==== Text ====

Router
Der Router ist die Schnittstelle zwischen DSL-Anschluss und Heimnetz. Welche Modelle es gibt, was die Routerfreiheit bedeutet und welche WLAN-Standards aktuell sind.
FRITZ!Box als Quasi-Standard
Der Berliner Hersteller AVM dominiert den deutschen Endkunden-Markt mit der FRITZ!Box. Die Geräte werden in mehreren Klassen angeboten:
- FRITZ!Box 7530 / 7530 AX: Mittelklasse, Wi-Fi 5 bzw. Wi-Fi 6. Bis VDSL/Super-Vectoring 250 Mbit/s.
- FRITZ!Box 7590 / 7590 AX: Oberklasse mit DECT-Telefonie, USB-Anschluss für Drucker oder NAS-Speicher.
- FRITZ!Box 5530 / 5590 Fiber: Glasfaser-Varianten mit SFP-Modul.
Im Vergleich zu Provider-eigenen Routern (Speedport von Telekom, EasyBox von Vodafone, 1&1 HomeServer) bietet die FRITZ!Box mehr Konfigurationsmöglichkeiten — etwa für VPN, Gastnetzwerk und detaillierte Statistik.
Routerfreiheit
Seit dem 1. August 2016 gilt in Deutschland die Routerfreiheit (§ 55 TKG). Anbieter dürfen keinen bestimmten Router vorschreiben — Kund:innen können einen beliebigen, technisch kompatiblen Router einsetzen. Der Anbieter ist verpflichtet, alle Zugangsdaten (Username, Passwort) sowie Konfigurationen für Telefonie und Internet bereitzustellen.
Praktisch bedeutet das: Kund:innen können einen eigenen Router kaufen (z. B. eine FRITZ!Box im Handel), statt das Provider-Modell zu mieten. Vorteile: bessere Wiederverkaufbarkeit, unabhängig von Provider-Beschränkungen, oft günstiger über die Vertragslaufzeit.
WLAN-Standards
| Standard | IEEE-Bezeichnung | Frequenzband | Theoret. Maximum | Praxis |
|---|---|---|---|---|
| Wi-Fi 4 | 802.11n | 2,4 + 5 GHz | 600 Mbit/s | 100–200 Mbit/s |
| Wi-Fi 5 | 802.11ac | 5 GHz | 3,5 Gbit/s | 300–800 Mbit/s |
| Wi-Fi 6 | 802.11ax | 2,4 + 5 GHz | 9,6 Gbit/s | 500 Mbit/s – 1,5 Gbit/s |
| Wi-Fi 6E | 802.11ax | 2,4 + 5 + 6 GHz | 9,6 Gbit/s | höher bei wenig Interferenz |
| Wi-Fi 7 | 802.11be | 2,4 + 5 + 6 GHz | 46 Gbit/s | noch wenig Endgeräte |
Mesh-Systeme
In größeren Wohnungen oder Häusern reicht ein einzelner Router oft nicht aus, um überall stabiles WLAN zu liefern. Mesh-Systeme kombinieren mehrere WLAN-Zugriffspunkte zu einem nahtlosen Netz — Geräte wechseln automatisch zum stärksten Knoten. Verbreitete Lösungen:
- AVM FRITZ!Mesh: mehrere FRITZ!Boxen oder FRITZ!Repeater bilden ein Mesh.

==== Material ====

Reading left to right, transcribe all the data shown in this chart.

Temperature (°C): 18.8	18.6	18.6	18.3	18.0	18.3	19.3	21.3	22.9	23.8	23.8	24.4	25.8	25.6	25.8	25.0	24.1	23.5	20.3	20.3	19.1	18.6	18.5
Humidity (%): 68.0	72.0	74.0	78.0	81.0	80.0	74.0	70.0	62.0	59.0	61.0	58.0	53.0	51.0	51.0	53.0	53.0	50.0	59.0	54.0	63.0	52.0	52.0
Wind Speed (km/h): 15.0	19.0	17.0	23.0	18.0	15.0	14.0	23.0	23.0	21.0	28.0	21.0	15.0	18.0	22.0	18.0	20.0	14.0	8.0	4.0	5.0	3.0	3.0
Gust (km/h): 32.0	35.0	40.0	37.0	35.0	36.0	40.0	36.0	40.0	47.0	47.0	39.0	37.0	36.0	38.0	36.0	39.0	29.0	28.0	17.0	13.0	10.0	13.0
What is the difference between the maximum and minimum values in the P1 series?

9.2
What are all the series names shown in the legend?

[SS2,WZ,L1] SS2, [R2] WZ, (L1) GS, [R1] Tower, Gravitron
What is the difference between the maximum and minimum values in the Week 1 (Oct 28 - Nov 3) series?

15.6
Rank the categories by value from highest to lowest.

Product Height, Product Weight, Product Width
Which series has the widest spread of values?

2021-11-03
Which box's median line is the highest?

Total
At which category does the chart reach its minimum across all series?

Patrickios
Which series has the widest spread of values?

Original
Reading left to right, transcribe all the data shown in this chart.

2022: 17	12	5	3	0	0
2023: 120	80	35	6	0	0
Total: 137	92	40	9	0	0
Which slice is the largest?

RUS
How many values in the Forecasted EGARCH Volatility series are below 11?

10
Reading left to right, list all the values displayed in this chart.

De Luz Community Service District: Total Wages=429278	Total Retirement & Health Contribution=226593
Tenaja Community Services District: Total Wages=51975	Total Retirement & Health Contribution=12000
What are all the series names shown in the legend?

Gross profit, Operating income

====

=== Aufgaben ===
a. Seit welchem Datum gilt laut dem Text über Router in Deutschland die Routerfreiheit?
b. Schreibe den Text über Router im Anschluss an seinen letzten Satz weiter.
Das Material steht für sich und gehört nicht zum Text über Router.

=== Lösungen ===
a. Seit dem 1. August 2016.

b.
- TP-Link Deco, ASUS ZenWiFi, Netgear Orbi: komplette Mesh-Systeme im Set.
- Google Nest WiFi, Amazon eero: einfache Bedienung über App, gut für kleinere Wohnungen.
Sicherheit
Aktuelle Router sollten WPA3 (mindestens WPA2) als Verschlüsselung nutzen. Veraltete Standards wie WEP oder WPA gelten als unsicher. Weitere Sicherheitsempfehlungen:
- Werkseinstellungs-Passwort des Routers ändern.
- Automatische Firmware-Updates aktivieren — moderne FRITZ!Boxen tun das standardmäßig.
- Gastnetzwerk für Besucher und IoT-Geräte einrichten — isoliert vom Hauptnetz.
- UPnP (Universal Plug and Play) deaktivieren, wenn nicht benötigt.
- Fernzugriff (TR-069, MyFRITZ) nur dann aktivieren, wenn wirklich genutzt.
Router selbst kaufen oder mieten?
Bei einer 24-Monats-Laufzeit summieren sich Mietgebühren von 5 Euro/Monat auf 120 Euro — fast der Neupreis eines mittleren FRITZ!Box-Modells. Eigene Hardware lohnt sich:
- Wenn man länger als 2 Jahre beim Anbieter bleibt (oder die Box bei einem Wechsel mitnehmen will — sie funktioniert in der Regel auch bei einem anderen DSL-Anbieter).
- Wenn man individuell konfigurieren will (Telefonie, VPN, NAS-Funktionen).